Selección anatómica y restricciones
Las manos y pies son objetivos frecuentes por su impacto funcional y la falta de alternativas quirúrgicas simples. También se tratan rodillas, caderas, hombros, codos y ortejos.
En articulaciones cercanas a órganos radiosensibles se requiere dosimetría conservadora y evaluación de riesgo–beneficio. En columna se evita por la presencia de médula ósea activa y el riesgo teórico de leucemia. Las guías alemanas no recomiendan rutina en tobillo.
¿Qué esperar en la práctica?
Los oncólogos radioterapeutas entrevistados reportan alivio progresivo del dolor en semanas a meses, con mejoría de la función en una proporción relevante de pacientes.
Series y cohortes (principalmente europeas) describen respuestas clínicas en 60–90% y mantenimiento de la reducción del dolor en 30–60% a 1–2 años. Los efectos agudos son poco frecuentes y leves (eritema cutáneo).
En >40 años, no se han reportado segundas neoplasias en los estudios citados. A los 3 meses, puede repetirse el curso; aproximadamente la mitad de quienes no respondieron inicialmente logran respuesta tras una segunda serie (datos referidos por especialistas en Medscape).
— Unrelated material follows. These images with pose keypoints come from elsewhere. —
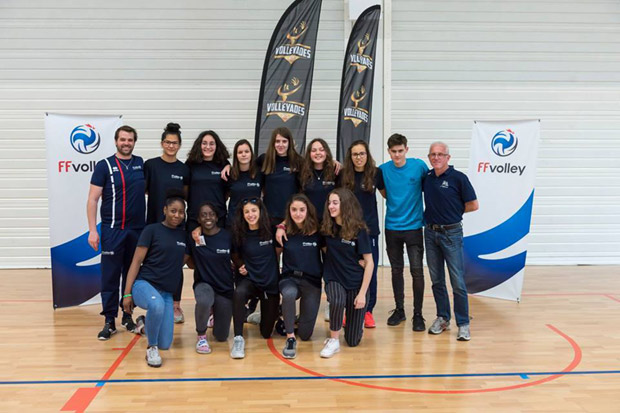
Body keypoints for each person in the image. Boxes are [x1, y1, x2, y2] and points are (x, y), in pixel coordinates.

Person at [87, 125, 145, 340]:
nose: (126, 143)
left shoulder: (141, 164)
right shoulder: (104, 166)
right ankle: (109, 320)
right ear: (116, 141)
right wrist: (93, 230)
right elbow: (92, 199)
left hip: (137, 231)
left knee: (131, 276)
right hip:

Circuito asistencial e integración interdisciplinaria
La decisión debe ser multidisciplinaria. Reumatología, traumatología, medicina de familia y fisiatría identifican candidatos tras fracaso relativo de medidas conservadoras.
El servicio de radioterapia verifica indicación, volumen, dosis y fraccionamiento y educa al paciente sobre beneficios, incertidumbres y alternativas.
A los tres meses, el equipo reevalúa dolor, función y uso de fármacos; si la respuesta es subóptima, puede repetirse el curso, con tasas adicionales de respuesta en una parte de los no respondedores iniciales.
Debate abierto y próximos pasos
Persisten lagunas de evidencia: tamaños muestrales modestos, heterogeneidad de protocolos y necesidad de ensayos aleatorizados robustos con desenlaces clínicos relevantes.
Se requieren guías de consenso para planificación, márgenes, inmovilización y criterios de repetición. La expansión responsable implica formación específica y gobernanza clínica para no comprometer agendas oncológicas.
Con la población envejecida y alta prevalencia de osteoartritis, el potencial impacto poblacional es significativo si se selecciona bien a los candidatos.
Este artículo se basa en el reportaje publicado por Medscape (2025) y en los datos clínicos citados por especialistas entrevistados en esa fuente.